START READING PASSAGE
Table 8 shows the cash flow analysis of the respective campus microgrids with the consideration of a year-wise comparison for up to 10 years. It gives a brief comparison for investments, feed-in/export tariff, electricity savings, annual cash flow, and accrued cash flow (cash balance). In Figure 13, a financial analysis was freshly proposed here in this study to observe the financial performance of the campus microgrid. The cash balance was generated with a year-wise comparison to illustrate the accrued cash flow up to almost 20 years. In Figure 14, the financial feasibility was calculated for up to almost 20 years; it shows the annual energy cost for solar PV before and after the installation.
The research showed that incorporating distributed generating systems offered several advantages, including self-consumption, load demand flexibility, cost savings, and minimized GHG emissions. Therefore, due to these consequences, the proposed approach may be used to reduce the operational costs of campus energy consumption. To properly regulate the distributed generators, a control facility is required. Furthermore, unloading the grid enhances the grid efficiency by incorporating renewable sources. In other situations, capital and installation expenses will be distributed, enabling campus investors to invest further in storage installations and in DG. Grid outages (organized load shedding) are rather common in developing nations due to a variety of difficulties. When the grid is unavailable, diesel generators and the energy storage system can be utilized as backups. Scheduled high load shedding is typical throughout peak times. As a result, diesel generators are employed at peak periods in those specific situations.
The proposed model shown in Table 9 achieved the optimal results for our campus microgrid due to the utilization of demand response strategies, utilization of renewable energy resources, and optimal scheduling such that it achieved a 38.3% economic benefit to our microgrid, which is the most economical up-to-date.

5. Conclusions

In this study, the effective scheduling of a BESS and the effects of PV systems were analyzed for a campus µG to minimize the energy operating costs for a prosumer microgrid with the implementation of actual load data. The suggested system utilized solar energy, a BESS, and diesel generators in several scenarios and their consequences were investigated. The optimal scheduling was implemented in MATLAB and formed as a MILP problem. The TOU pricing-based DR was investigated here as part of a financial and economic analysis, and the ESS was used as a flexible DR framework that could be charged or discharged wisely at various times to meet the budget target without compromising its durability. Without the DG or ESS, the utility grid supplied all the campus µG’s required energy, leading to higher operational expenses. However, when the solar PV, DGen, WT, and especially ESS were combined into the prosumer µG, the daily benefits in different seasons was an approximate 38.3% cost reduction. The environmental effects of various sizes of the installed capacity of the PV system were also investigated here, where it was discovered that installing 1000 kW rooftop solar in hot months may save between 365.34 kg CO2/day. If 2000 kW of rooftop solar was incorporated in the network, the savings were improved by 700.68 kg CO2/day. The cost of energy was reduced based on a variety of factors, such as energy consumption, feed-in tariff (FIT), and region. In Pakistan, the FIT has separate prices for importing and exporting energy to those in several other countries, although the cost of supplying energy to the utilities was considerably cheaper than the cost of purchasing energy from the utilities. As a consequence, by investing in on-site solar PV and ESS systems using an appropriate timetable that depends on FIT, location, and load usage, investors may expect their electricity prices to rise by 20–30%. As a result, the optimal charge–discharge method for the ESS plays an important role in the economic performance of prosumer µG with internal RER installations. In a future study, DG uncertainty will be investigated using more advanced mathematical models with many power systems and DR kinds.
END READING PASSAGE
### ACTION ITEM
Summarize the campus microgrid text in two sentences.
START INFORMATION GIVEN
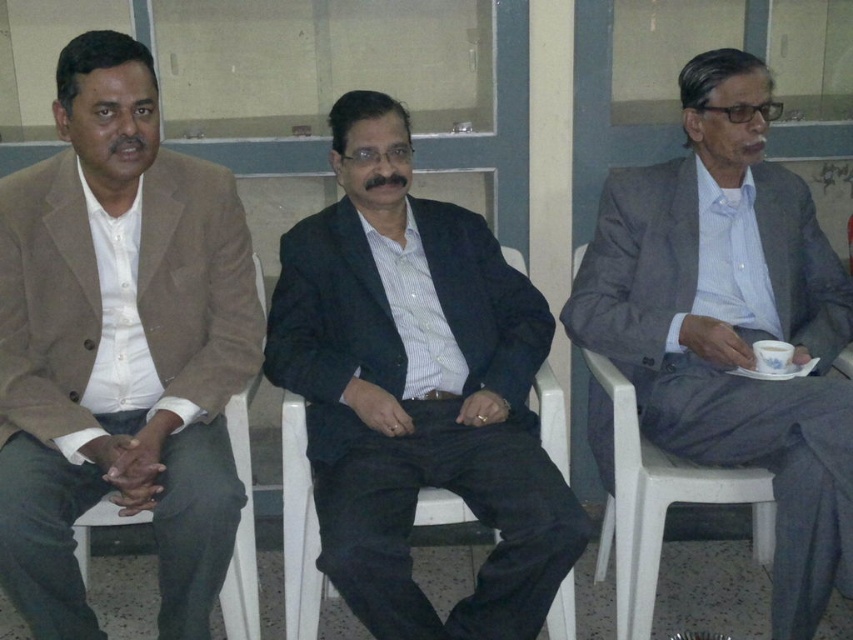
Can you confirm if dark blue suit at center is smaller than white ceramic cup at center right?

Actually, dark blue suit at center might be larger than white ceramic cup at center right.

Who is higher up, dark blue suit at center or white ceramic cup at center right?

Positioned higher is dark blue suit at center.

Who is more distant from viewer, (375,572) or (759,344)?

The point (759,344) is behind.

At what (x,y) coordinates should I click in order to perform the action: click on dark blue suit at center. Please return your answer as a coordinate pair (x, y). This screenshot has width=853, height=640. Looking at the image, I should click on (416, 388).

From the picture: Does gray fabric suit at right have a larger size compared to white ceramic cup at center right?

Indeed, gray fabric suit at right has a larger size compared to white ceramic cup at center right.

Can you confirm if gray fabric suit at right is positioned to the left of white ceramic cup at center right?

Correct, you'll find gray fabric suit at right to the left of white ceramic cup at center right.

Locate an element on the screen. The image size is (853, 640). gray fabric suit at right is located at coordinates (730, 321).

Who is more distant from viewer, (392, 180) or (109, 524)?

Positioned behind is point (392, 180).

At what (x,y) coordinates should I click in order to perform the action: click on dark blue suit at center. Please return your answer as a coordinate pair (x, y). The height and width of the screenshot is (640, 853). Looking at the image, I should click on (416, 388).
END INFORMATION GIVEN
### FINAL ANSWER
The study analyzed scheduling of a BESS and the effects of PV systems for a campus microgrid using actual load data, with the optimal scheduling formed as a MILP problem in MATLAB and time-of-use pricing–based demand response investigated. Without distributed generation or energy storage the grid supplied all the energy at higher operational cost, whereas combining solar PV, other generation and especially energy storage gave an approximate 38.3% cost reduction.